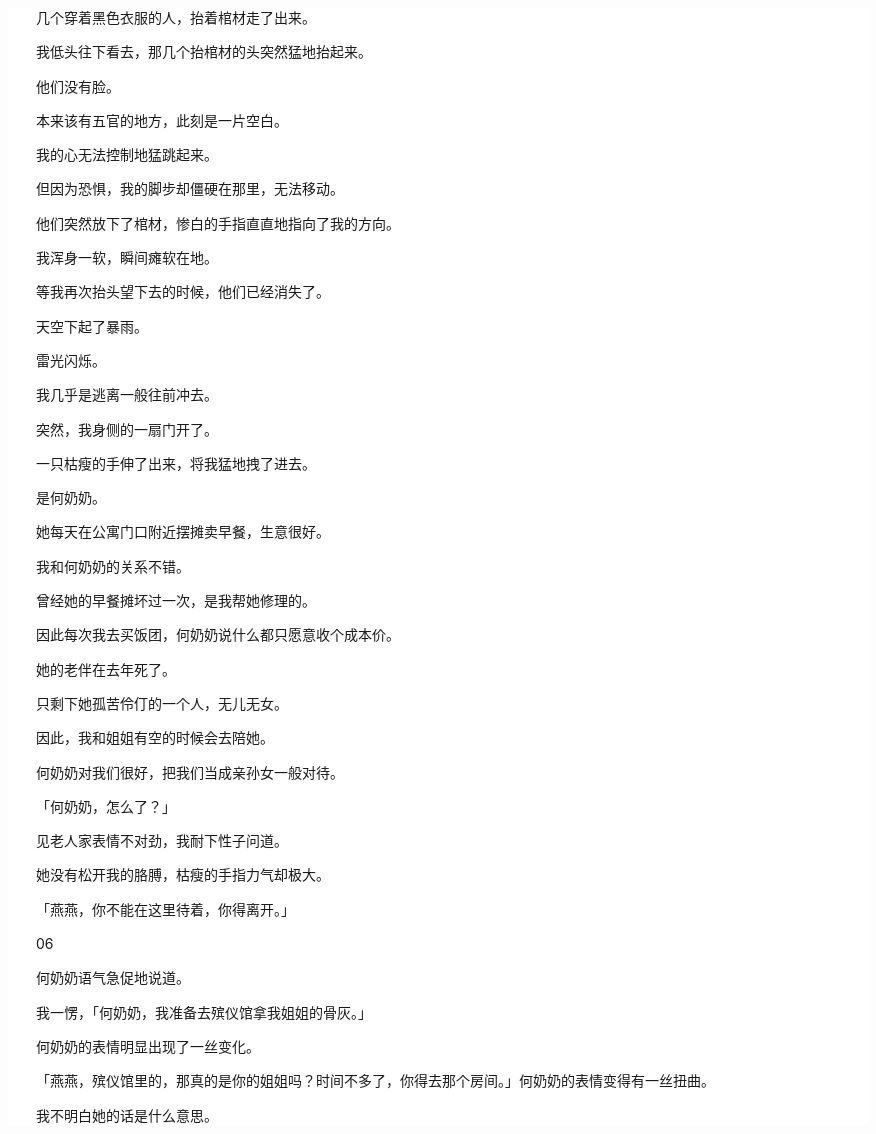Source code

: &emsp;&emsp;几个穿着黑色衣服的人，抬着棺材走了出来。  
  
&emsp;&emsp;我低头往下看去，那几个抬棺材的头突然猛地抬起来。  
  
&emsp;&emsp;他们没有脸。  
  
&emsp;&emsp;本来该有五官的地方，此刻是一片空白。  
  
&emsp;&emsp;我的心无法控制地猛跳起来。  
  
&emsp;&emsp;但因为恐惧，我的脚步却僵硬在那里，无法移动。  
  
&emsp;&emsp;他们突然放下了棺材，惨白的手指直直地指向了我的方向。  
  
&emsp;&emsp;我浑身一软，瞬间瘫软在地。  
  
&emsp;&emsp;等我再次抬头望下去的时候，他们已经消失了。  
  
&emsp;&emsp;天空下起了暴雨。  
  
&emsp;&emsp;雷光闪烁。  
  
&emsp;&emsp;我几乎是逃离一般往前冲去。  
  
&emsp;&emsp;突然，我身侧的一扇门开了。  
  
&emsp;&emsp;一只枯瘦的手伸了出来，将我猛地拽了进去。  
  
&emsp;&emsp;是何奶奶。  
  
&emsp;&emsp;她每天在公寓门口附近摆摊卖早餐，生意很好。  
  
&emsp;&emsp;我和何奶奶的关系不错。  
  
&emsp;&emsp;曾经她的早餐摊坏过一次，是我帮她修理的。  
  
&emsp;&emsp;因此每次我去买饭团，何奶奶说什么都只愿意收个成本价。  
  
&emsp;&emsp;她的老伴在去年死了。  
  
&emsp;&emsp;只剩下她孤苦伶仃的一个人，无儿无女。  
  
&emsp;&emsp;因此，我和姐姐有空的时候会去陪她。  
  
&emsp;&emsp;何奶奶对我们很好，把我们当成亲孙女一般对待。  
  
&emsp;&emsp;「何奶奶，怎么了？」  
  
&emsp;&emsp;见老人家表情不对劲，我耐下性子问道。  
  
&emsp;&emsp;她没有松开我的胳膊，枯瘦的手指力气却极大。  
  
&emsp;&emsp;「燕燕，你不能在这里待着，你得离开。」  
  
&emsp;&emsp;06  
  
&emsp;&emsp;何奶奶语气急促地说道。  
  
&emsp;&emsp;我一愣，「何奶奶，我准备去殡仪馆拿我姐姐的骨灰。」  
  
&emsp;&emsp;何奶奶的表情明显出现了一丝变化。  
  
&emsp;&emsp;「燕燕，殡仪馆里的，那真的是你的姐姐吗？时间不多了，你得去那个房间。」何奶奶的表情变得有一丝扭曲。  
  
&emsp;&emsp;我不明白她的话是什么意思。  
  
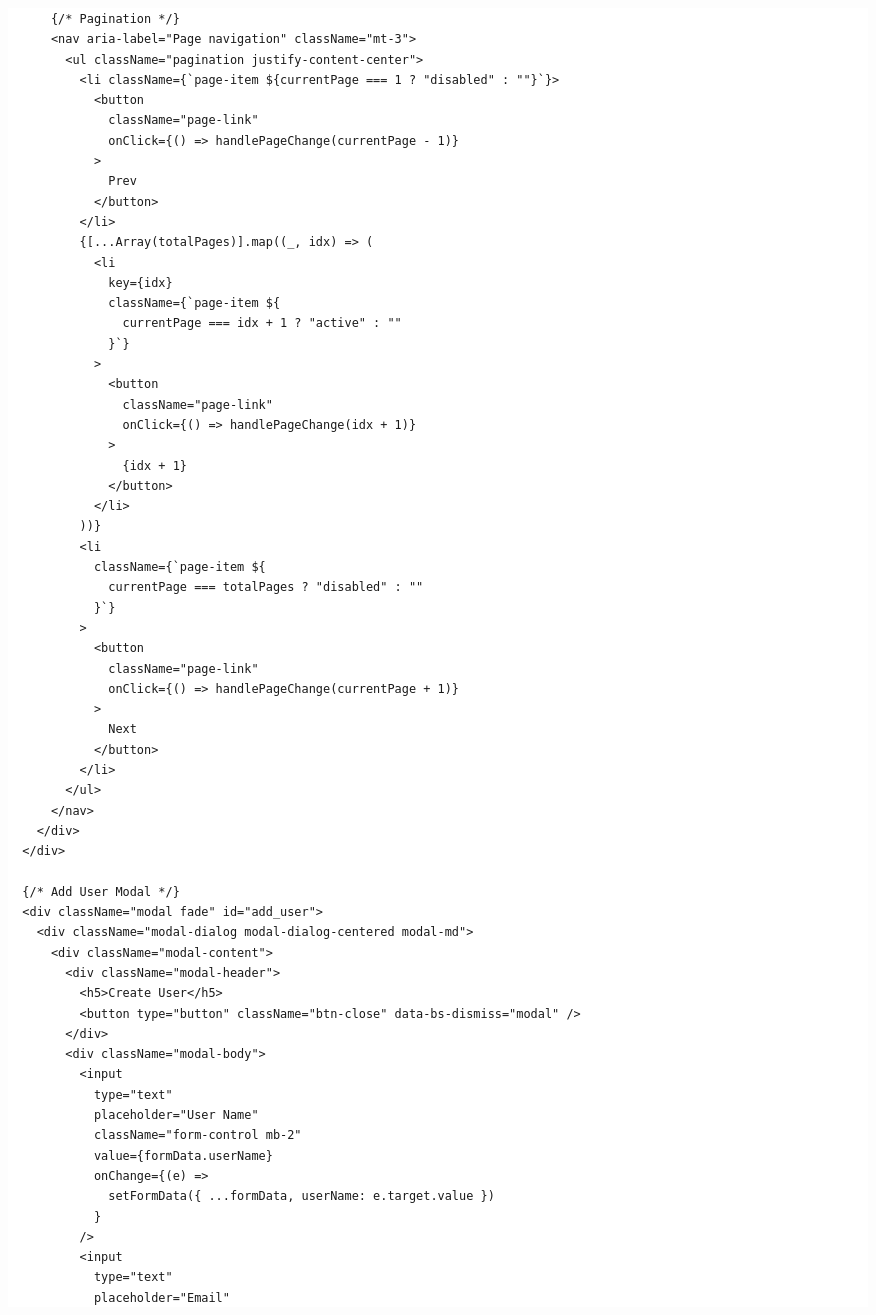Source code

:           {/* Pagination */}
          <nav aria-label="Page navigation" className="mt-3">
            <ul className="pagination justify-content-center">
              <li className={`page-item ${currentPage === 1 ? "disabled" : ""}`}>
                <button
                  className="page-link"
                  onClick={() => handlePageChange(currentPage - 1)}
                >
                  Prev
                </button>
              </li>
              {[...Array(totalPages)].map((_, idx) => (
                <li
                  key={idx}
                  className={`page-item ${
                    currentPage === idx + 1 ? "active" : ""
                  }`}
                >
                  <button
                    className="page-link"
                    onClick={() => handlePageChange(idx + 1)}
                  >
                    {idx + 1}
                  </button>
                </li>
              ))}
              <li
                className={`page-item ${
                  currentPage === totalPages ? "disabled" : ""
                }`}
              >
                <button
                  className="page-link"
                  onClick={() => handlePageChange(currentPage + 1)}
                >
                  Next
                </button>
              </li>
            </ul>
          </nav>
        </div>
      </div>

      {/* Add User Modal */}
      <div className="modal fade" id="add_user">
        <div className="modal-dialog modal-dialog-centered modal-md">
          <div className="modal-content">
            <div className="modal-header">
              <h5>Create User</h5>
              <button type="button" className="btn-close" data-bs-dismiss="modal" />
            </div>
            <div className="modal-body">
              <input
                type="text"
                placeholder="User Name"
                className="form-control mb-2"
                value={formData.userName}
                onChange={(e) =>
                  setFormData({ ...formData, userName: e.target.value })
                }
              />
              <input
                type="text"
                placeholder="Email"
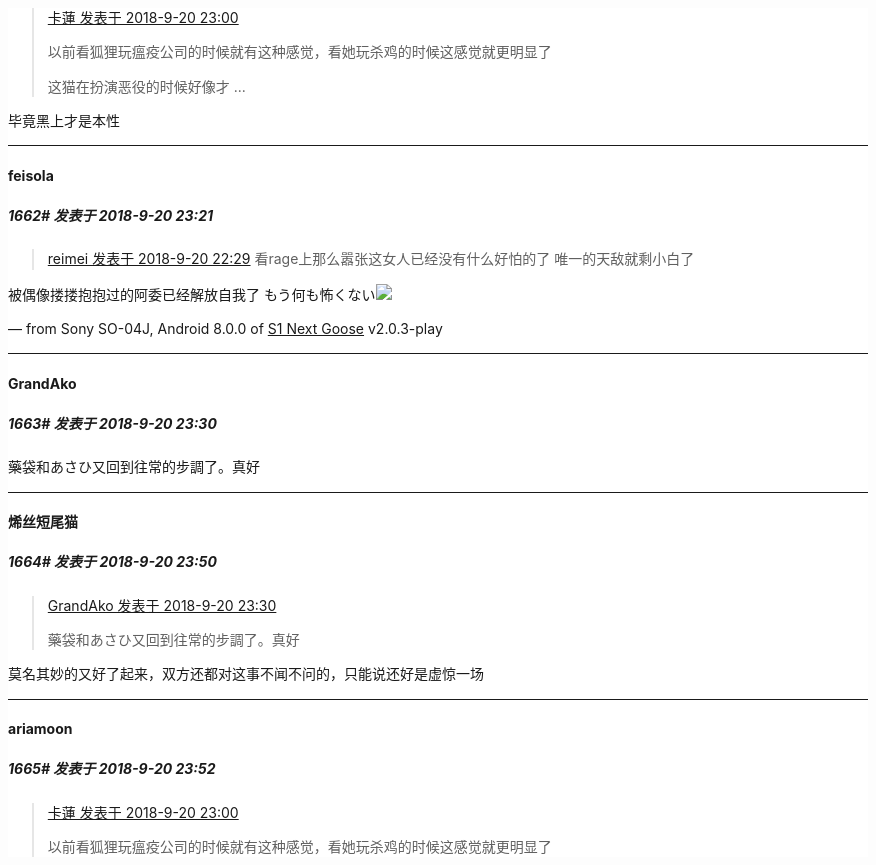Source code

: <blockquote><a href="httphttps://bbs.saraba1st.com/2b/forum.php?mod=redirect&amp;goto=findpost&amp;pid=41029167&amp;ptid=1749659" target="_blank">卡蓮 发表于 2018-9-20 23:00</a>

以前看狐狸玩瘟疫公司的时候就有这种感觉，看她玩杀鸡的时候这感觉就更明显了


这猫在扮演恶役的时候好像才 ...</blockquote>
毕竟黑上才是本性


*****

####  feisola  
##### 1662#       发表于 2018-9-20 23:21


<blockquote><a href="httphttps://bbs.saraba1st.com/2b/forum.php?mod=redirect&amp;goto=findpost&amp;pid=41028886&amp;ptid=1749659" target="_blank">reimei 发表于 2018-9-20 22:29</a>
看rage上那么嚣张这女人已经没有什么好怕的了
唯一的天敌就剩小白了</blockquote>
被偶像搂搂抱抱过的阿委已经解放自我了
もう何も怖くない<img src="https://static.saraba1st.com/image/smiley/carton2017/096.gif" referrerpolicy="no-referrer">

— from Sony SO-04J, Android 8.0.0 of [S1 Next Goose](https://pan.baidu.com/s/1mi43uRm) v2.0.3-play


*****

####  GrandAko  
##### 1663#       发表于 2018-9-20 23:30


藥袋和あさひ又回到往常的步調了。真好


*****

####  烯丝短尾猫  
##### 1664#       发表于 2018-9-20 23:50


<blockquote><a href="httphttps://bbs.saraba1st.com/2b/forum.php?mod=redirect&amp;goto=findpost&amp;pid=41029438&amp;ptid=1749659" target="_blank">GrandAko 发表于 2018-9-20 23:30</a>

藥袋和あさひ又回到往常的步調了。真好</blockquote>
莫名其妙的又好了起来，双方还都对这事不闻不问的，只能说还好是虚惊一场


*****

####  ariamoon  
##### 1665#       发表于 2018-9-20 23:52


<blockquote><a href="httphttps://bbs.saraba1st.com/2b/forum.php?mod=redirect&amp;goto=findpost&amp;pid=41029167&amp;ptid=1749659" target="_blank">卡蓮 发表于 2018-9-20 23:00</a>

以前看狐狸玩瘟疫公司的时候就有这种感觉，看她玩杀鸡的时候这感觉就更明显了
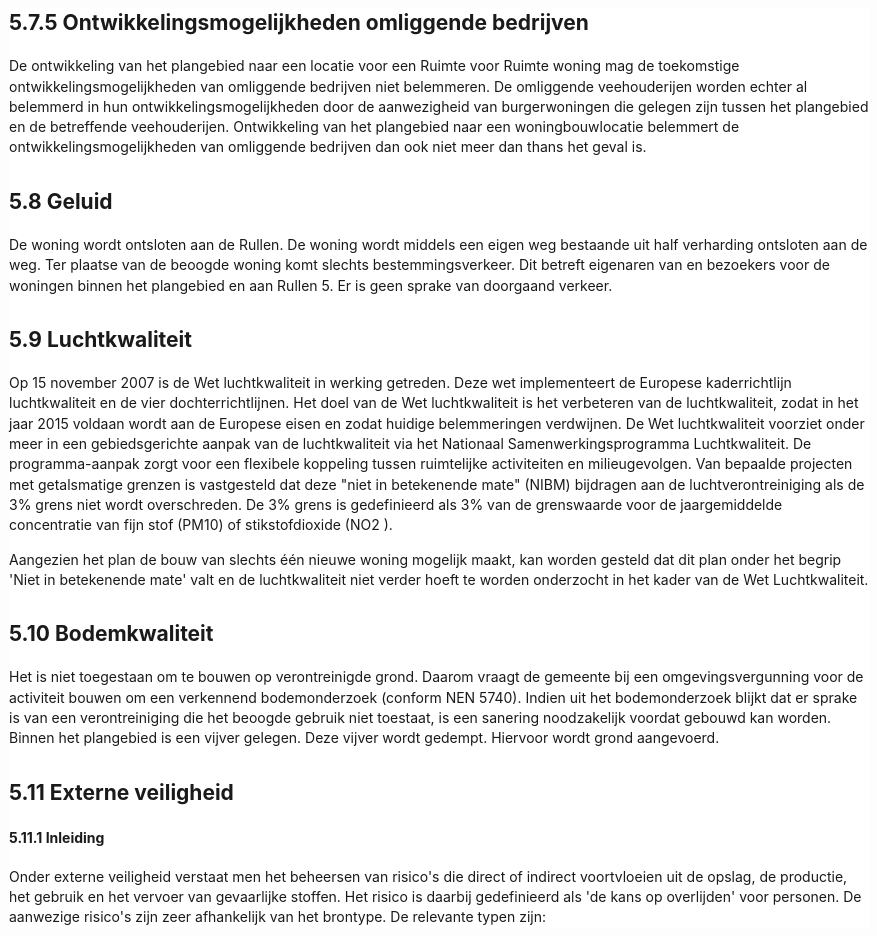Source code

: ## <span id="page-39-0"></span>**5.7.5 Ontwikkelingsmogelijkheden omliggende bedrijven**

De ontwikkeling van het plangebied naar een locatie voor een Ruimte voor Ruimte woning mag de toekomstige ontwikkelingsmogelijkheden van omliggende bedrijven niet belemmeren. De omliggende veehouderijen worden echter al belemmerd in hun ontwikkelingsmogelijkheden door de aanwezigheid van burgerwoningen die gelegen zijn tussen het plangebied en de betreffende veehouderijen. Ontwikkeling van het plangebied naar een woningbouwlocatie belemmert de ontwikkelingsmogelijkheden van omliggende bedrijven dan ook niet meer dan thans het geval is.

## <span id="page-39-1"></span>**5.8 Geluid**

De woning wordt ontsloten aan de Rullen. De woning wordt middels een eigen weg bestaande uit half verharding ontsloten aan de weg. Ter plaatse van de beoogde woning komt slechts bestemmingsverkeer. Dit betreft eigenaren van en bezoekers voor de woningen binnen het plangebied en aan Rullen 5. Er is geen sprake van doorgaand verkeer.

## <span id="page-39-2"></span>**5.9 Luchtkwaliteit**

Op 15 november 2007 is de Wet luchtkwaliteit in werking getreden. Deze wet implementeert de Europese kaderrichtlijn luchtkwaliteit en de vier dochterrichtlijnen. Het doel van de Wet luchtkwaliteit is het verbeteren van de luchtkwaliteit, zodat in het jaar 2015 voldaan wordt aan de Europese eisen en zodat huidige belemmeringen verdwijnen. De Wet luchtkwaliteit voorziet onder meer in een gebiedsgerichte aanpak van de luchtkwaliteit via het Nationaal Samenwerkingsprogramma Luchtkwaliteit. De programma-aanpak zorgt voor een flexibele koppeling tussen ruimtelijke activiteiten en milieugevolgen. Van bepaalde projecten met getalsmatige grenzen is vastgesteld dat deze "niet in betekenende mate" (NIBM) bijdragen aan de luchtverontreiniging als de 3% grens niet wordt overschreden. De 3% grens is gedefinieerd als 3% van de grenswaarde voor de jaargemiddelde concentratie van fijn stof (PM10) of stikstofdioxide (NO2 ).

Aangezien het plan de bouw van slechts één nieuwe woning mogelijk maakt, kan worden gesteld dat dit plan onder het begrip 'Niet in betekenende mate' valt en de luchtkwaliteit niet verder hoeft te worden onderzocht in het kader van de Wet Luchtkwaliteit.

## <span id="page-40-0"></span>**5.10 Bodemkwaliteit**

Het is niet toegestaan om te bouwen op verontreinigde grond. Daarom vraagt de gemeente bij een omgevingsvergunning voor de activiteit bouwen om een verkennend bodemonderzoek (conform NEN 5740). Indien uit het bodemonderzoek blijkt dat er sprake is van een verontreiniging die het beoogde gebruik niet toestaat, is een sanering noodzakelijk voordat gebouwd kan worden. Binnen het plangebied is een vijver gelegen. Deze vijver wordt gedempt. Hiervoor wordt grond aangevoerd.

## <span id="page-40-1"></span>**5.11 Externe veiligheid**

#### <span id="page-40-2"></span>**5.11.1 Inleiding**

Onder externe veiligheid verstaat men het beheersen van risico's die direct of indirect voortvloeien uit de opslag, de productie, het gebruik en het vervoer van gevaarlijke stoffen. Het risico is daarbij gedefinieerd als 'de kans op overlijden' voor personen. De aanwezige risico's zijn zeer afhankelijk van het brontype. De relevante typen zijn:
^^^^^^^^
**EXERCISE BRIEF:**
Output the records' source lines from the line containing "Next Goose](https://pan.baidu.com/s/1mi43uRm) v2.0.3-play" through the line containing "发表于 2018-9-20 23:50", inclusive, reproducing each line verbatim.

**SOLUTION TO THIS TASK:**
— from Sony SO-04J, Android 8.0.0 of [S1 Next Goose](https://pan.baidu.com/s/1mi43uRm) v2.0.3-play


*****

####  GrandAko  
##### 1663#       发表于 2018-9-20 23:30


藥袋和あさひ又回到往常的步調了。真好


*****

####  烯丝短尾猫  
##### 1664#       发表于 2018-9-20 23:50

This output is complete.